I felt guilty at first for potentially depriving Natasha, but buried the feeling.

And it turned out I shouldn’t have felt bad at all.

Eventually, a week later, I found out from other friends that Natasha and Sarah had started seeing each other. Neither had contacted me, in fact, they both cut me out.

Smartphone
I had been ghosted (Picture: Getty Images)

I was devastated. I hadn’t just lost a crush – a close friend had ghosted me, too.

I stopped going to those poetry nights and it took me a long time to start dating anyone again. Eventually, I met a woman around eight months later who was different to Sarah – she didn’t lie, was caring and put my feelings first.

I realised I had just been hurt by one bad apple; that I wasn’t unloveable. Far from it.
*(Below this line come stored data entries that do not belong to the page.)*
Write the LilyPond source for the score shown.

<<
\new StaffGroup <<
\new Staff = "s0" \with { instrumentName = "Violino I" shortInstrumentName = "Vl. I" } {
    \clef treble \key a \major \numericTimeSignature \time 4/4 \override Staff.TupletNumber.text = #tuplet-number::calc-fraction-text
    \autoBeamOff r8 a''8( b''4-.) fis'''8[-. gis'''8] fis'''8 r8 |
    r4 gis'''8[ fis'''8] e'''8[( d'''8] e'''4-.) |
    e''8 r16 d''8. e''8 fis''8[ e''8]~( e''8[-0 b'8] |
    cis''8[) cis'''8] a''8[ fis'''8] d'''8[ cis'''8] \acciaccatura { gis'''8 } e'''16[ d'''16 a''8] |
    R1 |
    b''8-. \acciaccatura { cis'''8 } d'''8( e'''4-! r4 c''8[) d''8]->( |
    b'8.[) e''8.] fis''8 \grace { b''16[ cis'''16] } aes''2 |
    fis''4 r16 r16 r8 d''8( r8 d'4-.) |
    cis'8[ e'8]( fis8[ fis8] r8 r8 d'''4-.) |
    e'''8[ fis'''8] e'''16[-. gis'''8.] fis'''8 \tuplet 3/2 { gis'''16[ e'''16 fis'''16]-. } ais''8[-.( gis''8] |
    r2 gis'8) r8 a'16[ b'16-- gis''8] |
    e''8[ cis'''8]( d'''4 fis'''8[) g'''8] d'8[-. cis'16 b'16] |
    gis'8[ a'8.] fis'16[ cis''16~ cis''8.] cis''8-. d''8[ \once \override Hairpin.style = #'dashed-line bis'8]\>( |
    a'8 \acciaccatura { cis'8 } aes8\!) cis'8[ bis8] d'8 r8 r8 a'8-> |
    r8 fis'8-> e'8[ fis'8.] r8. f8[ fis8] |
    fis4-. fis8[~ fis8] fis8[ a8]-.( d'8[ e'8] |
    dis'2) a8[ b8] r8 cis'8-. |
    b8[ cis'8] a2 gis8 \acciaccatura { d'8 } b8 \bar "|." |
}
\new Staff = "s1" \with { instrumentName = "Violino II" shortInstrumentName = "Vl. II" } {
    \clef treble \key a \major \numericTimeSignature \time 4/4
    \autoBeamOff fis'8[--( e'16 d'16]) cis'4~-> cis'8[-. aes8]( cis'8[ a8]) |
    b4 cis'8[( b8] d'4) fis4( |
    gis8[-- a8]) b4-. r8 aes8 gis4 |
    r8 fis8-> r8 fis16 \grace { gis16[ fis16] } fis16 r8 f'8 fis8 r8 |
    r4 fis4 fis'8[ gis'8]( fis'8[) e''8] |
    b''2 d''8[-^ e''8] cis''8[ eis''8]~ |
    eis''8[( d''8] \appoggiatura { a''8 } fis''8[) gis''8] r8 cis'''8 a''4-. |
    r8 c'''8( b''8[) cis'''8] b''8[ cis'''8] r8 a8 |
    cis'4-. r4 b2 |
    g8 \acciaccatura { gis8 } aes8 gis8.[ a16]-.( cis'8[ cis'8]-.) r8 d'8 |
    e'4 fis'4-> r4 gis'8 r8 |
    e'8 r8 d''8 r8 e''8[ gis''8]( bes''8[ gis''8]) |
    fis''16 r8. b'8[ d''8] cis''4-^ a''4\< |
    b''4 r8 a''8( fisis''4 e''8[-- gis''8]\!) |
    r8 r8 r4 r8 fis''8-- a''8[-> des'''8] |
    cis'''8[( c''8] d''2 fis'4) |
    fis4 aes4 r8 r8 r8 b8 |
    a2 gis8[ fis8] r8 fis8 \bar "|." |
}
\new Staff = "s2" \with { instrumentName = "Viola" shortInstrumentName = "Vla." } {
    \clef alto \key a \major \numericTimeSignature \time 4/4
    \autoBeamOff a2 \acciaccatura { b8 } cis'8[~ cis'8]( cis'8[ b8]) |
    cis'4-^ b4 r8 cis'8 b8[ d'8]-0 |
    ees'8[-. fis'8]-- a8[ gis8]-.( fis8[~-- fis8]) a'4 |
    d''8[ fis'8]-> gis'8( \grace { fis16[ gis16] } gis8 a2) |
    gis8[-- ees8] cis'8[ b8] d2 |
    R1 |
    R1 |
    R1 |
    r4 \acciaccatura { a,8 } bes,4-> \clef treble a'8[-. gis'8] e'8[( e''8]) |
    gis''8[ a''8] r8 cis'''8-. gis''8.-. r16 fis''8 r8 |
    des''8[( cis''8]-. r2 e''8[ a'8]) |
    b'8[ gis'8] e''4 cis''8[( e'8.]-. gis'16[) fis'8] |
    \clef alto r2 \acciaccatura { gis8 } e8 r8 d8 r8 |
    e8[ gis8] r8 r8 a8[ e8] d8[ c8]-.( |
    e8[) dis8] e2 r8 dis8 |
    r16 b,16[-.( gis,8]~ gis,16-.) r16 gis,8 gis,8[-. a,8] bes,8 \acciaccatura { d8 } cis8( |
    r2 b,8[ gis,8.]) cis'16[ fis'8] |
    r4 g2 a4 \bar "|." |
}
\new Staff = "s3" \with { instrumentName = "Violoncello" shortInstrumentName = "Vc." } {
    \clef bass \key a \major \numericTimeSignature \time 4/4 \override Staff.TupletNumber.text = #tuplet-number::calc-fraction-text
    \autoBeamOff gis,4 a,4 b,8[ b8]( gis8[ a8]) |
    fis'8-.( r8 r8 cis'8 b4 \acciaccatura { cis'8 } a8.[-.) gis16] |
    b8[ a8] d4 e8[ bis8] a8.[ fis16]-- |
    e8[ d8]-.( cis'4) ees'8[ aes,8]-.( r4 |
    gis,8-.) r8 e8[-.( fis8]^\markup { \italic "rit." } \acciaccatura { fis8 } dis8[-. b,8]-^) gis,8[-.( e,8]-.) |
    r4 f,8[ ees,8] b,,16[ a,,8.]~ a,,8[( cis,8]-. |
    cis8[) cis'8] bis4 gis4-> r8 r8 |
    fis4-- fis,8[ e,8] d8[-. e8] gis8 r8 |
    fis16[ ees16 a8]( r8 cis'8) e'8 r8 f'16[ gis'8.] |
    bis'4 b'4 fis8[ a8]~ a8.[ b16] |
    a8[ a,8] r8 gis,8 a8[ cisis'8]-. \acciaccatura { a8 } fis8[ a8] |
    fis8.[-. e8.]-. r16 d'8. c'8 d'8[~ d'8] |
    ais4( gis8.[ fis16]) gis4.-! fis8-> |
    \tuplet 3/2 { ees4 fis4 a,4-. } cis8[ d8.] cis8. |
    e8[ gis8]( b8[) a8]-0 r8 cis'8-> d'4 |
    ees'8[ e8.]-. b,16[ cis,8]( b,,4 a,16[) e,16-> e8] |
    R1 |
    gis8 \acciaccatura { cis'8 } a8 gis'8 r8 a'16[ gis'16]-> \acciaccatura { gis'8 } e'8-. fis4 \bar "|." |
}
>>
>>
A month into my new relationship, I heard from Natasha – Sarah had cheated on her and was dating someone else. She apologised to me and we mended our friendship. But the whole situation made me more cautious about any kind of connection.

I was used by Sarah – but I made sure that I wasn’t ever going to be walked all over again, whether by a friend, or a potential love.

And that’s been the case ever since.